Rating at last inspection: At the last inspection the service was rated good. (4 July 2016)

Why we inspected: This was a scheduled, planned inspection based on the previous rating.

Inspection carried out on 16 June 2016

During a routine inspection

Norwich Supported Living is a registered community based adult social care service providing personal care to people living in three supported living premises. The service offers 24-hour support and care to people who have a learning disability. There were 15 people who were receiving personal care from the service when we visited.
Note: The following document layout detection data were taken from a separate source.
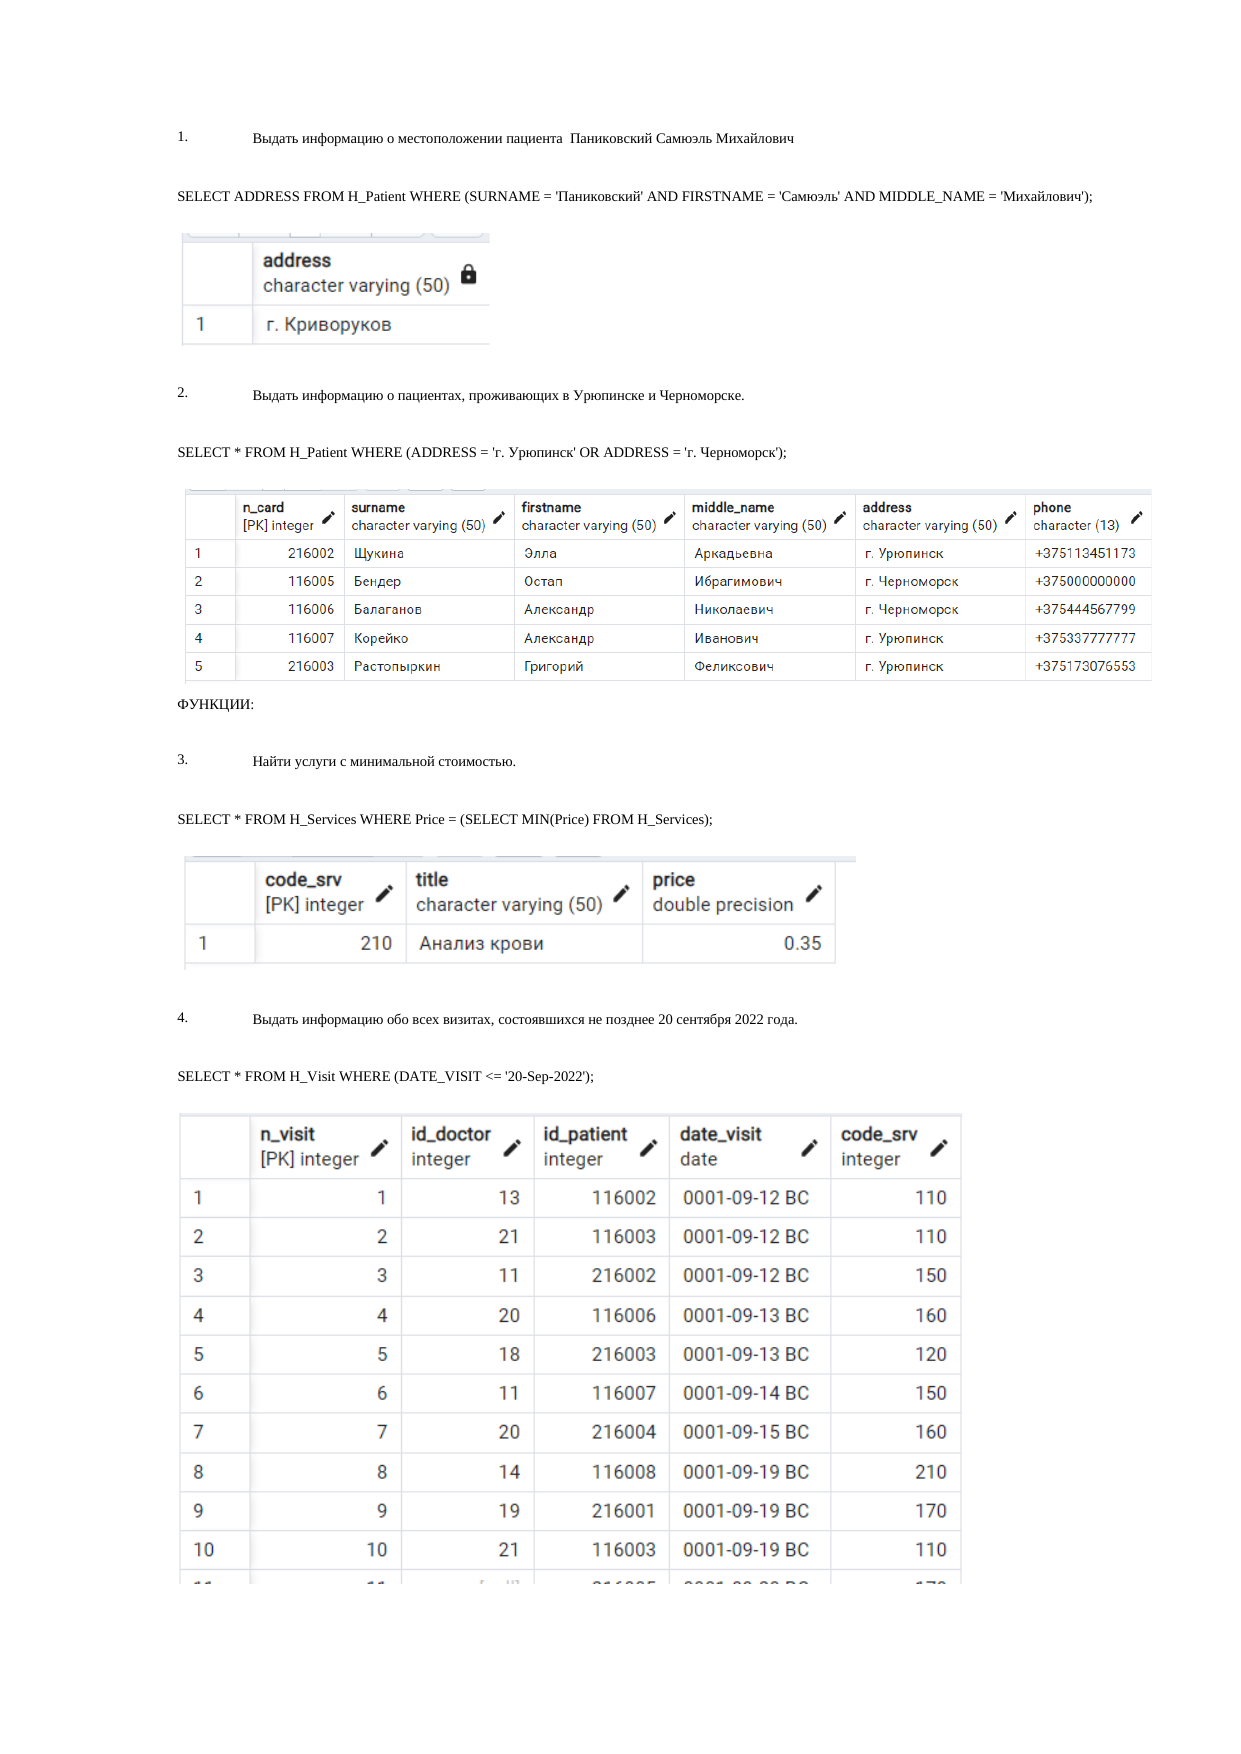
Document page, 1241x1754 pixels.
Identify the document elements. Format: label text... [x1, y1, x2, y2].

picture [177, 233, 490, 346]
list Найти услуги с минимальной стоимостью. [177, 741, 1152, 770]
list Выдать информацию обо всех визитах, состоявшихся не позднее 20 сентября 2022 года. [177, 999, 1152, 1027]
text SELECT * FROM H_Services WHERE Price = (SELECT MIN(Price) FROM H_Services); [177, 799, 1152, 827]
text SELECT * FROM H_Patient WHERE (ADDRESS = 'г. Урюпинск' OR ADDRESS = 'г. Черноморск'); [177, 432, 1152, 461]
list Выдать информацию о местоположении пациента Паниковский Самюэль Михайлович [177, 118, 1152, 147]
picture [177, 1113, 963, 1584]
list Выдать информацию о пациентах, проживающих в Урюпинске и Черноморске. [177, 374, 1152, 403]
text SELECT * FROM H_Visit WHERE (DATE_VISIT <= '20-Sep-2022'); [177, 1056, 1152, 1085]
text ФУНКЦИИ: [177, 684, 1152, 712]
picture [177, 856, 856, 970]
picture [177, 489, 1152, 684]
text SELECT ADDRESS FROM H_Patient WHERE (SURNAME = 'Паниковский' AND FIRSTNAME = 'Самюэль' AND MIDDLE_NAME = 'Михайлович'); [177, 176, 1152, 204]
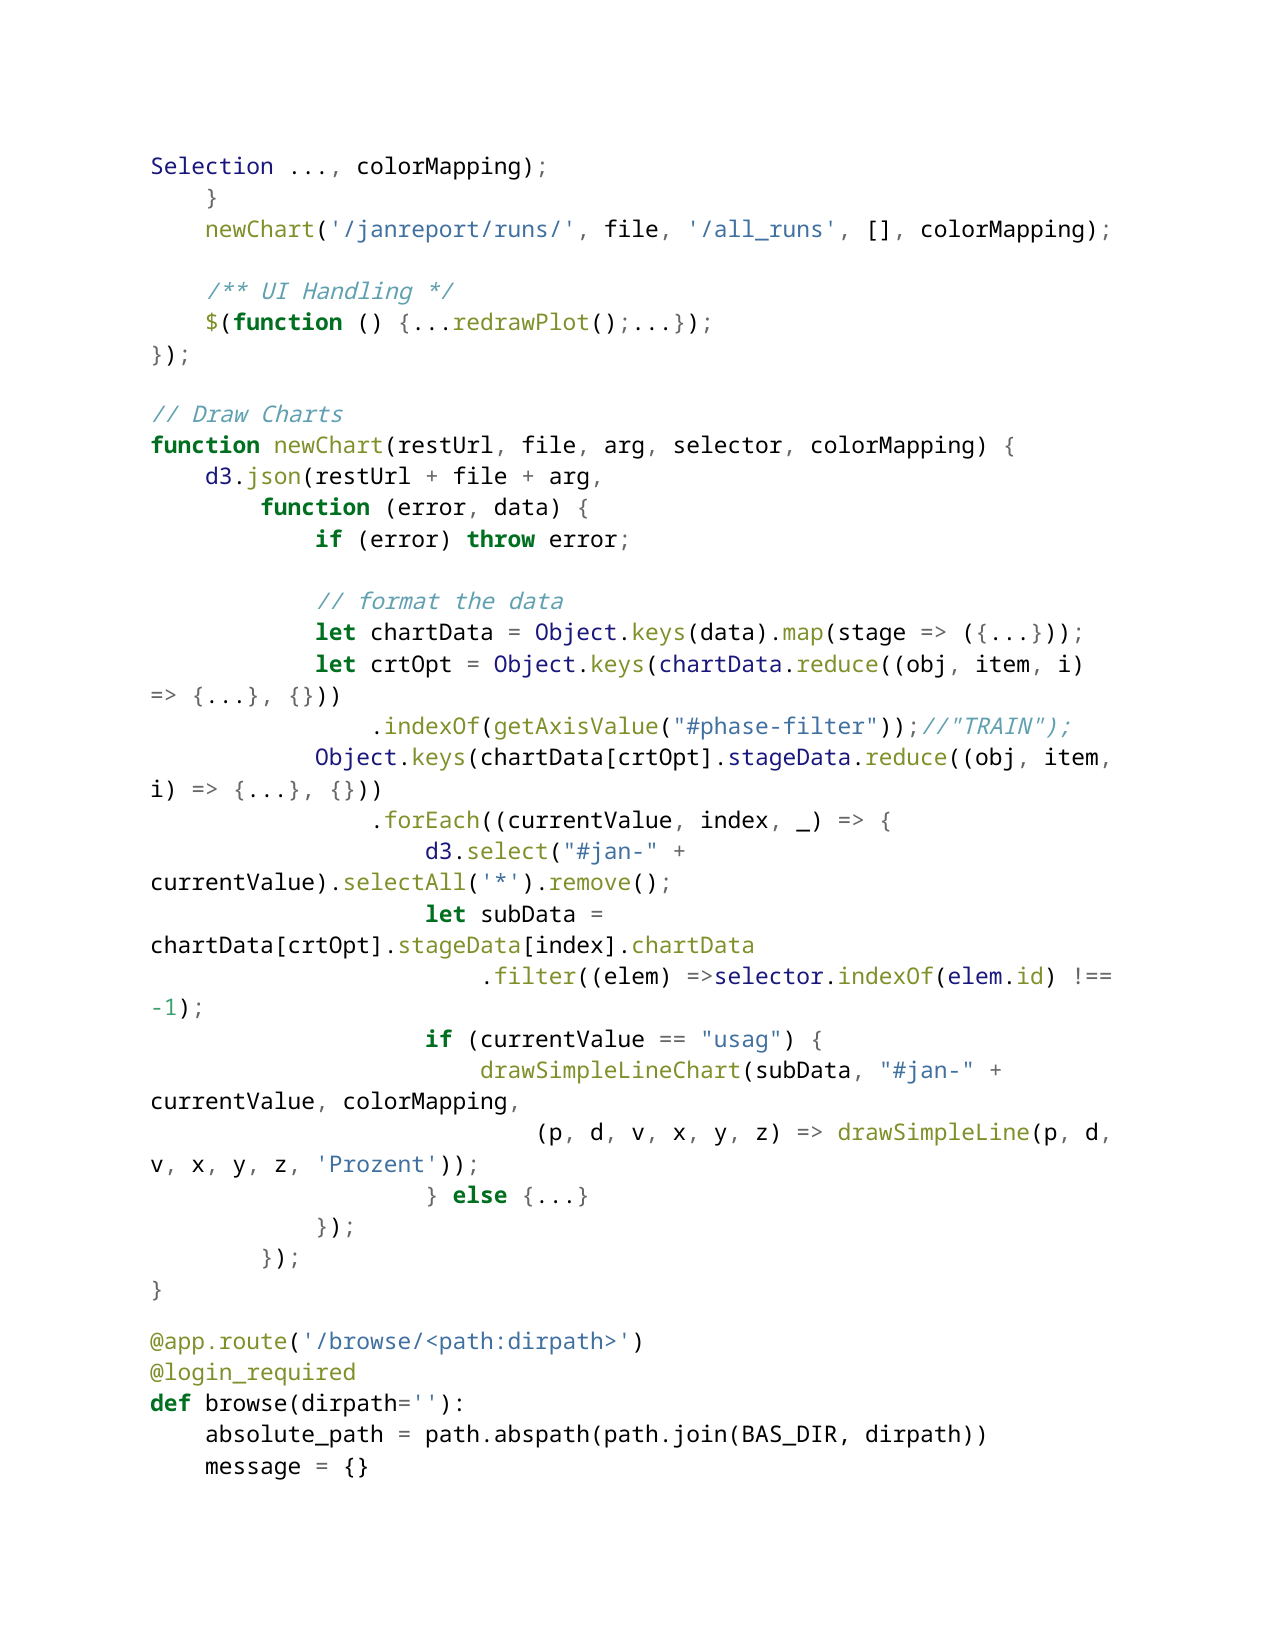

The inspection took place on 16 June 2016 and we gave the provider 48-hours’ notice before we visited. This was the first inspection since the service was registered on 1 November 2013. There was a registered manager in post. A registered manager is a person who has registered with the Care Quality Commission (CQC) to manage the service. Like registered providers, they are ‘registered persons’. Registered persons have legal responsibility for meeting the requirements in the Health and Social Care Act 2008 and associated Regulations about how the service is run.

People were safe as staff were knowledgeable about reporting any suspicions or incidents of harm. There were a sufficient number of staff employed and recruitment procedures ensured that only suitable staff were employed. Risk assessments were in place and actions were taken to reduce these risks. Arrangements were in place to ensure that people were supported and protected with the safe management of their medicines.

The Care Quality Commission (CQC) is required by law to monitor the operation of the Mental Capacity Act 2005 (MCA) and Deprivation of Liberty Safeguards (DoLS) and report on what we find. Staff we met received training and were able to demonstrate a good understanding of MCA. This meant that any decisions made on people's behalf by staff would be in their best interest and as least restrictive as possible.

Staff were supported and trained to do their job. People were supported to access a range of health care professionals and they were provided with opportunities to increase their levels of independence. Health risk assessments were in place to ensure that people were supported to maintain their health. The team managers and support staff were in contact with a range of health care professionals to ensure that people’s care and support was well coordinated.

People had adequate amounts of food and drink to meet their individual likes and nutritional and hydration needs.

People’s privacy and dignity were respected and their care and support was provided in a kind, caring and a patient way.

People’s hobbies and interests had been identified and they were supported to take part in a range of activities that were meaningful to them.

A complaints procedure was in place and complaints had been responded to, to the satisfaction of the complainant. People could raise concerns with the staff at any time.

The provider had quality assurance processes and procedures in place to improve, where needed, the quality and safety of people’s support and care. People and their relatives were able to make suggestions in relation to the support and care provided and staff acted on what they were told. There were strong links with the external community. A staff training and development programme was in place and procedures were in place to review the standard of staff members’ work performance.